There's a third solution, as always, by using GDI+ to draw text anywhere on the desktop, the downside is quite the same as with the extra form: Whenever paint events happen the text is gone, so you have to rewrite the text. It's even more complicated, so I spare posting that code. You can in principle find it in
in a paragraph about typography using the graphics.DrawString function. After trying it I think there are more problems GDI+ text rendering raises than it solves. One further problem is finding the right font and size. I noticed the way VFP writes text just with ? on screen or the way label captions are written out differs a bit. And that's also true using the DrawString function of GDI+. In ClearType mode, you have to write text at the same position twice to get the same look as menu items.
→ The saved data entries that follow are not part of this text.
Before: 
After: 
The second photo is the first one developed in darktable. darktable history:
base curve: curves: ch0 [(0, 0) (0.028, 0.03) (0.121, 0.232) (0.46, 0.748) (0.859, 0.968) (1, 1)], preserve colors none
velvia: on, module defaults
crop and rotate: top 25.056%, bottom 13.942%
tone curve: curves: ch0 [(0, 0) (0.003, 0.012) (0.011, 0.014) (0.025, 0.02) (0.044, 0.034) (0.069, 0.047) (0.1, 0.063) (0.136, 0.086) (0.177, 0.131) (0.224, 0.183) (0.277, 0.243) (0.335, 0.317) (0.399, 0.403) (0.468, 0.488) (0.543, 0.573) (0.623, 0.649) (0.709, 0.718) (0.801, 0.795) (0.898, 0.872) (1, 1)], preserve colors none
That's partly due to how Windows handles fonts with ClearType, but also because the different ways to output strings you have in VFP differ in kerning, too. That can be seen if you have letter combinations like To (where the o is rendered nearer to the vertical line of the T with kerning or AV where V is rendered nearer to the A. The label caption, for example, is rendered with kerning, a menu item prompt is rendered with kerning, but text within a textbox isn't rendered with kerning. So rendering of texts isn't homogenous in VFP.
So there's one more finding of a buggy behavior of VFP spotted by experimenting with GDI+ DrawString. Even without it just the difference of text rendering within a menu prompt, a label caption, the value of a textbox and using the ? command are differing in terms of kerning. You should get the same output from all, when using the same font and font size and font styles, shouldn't you?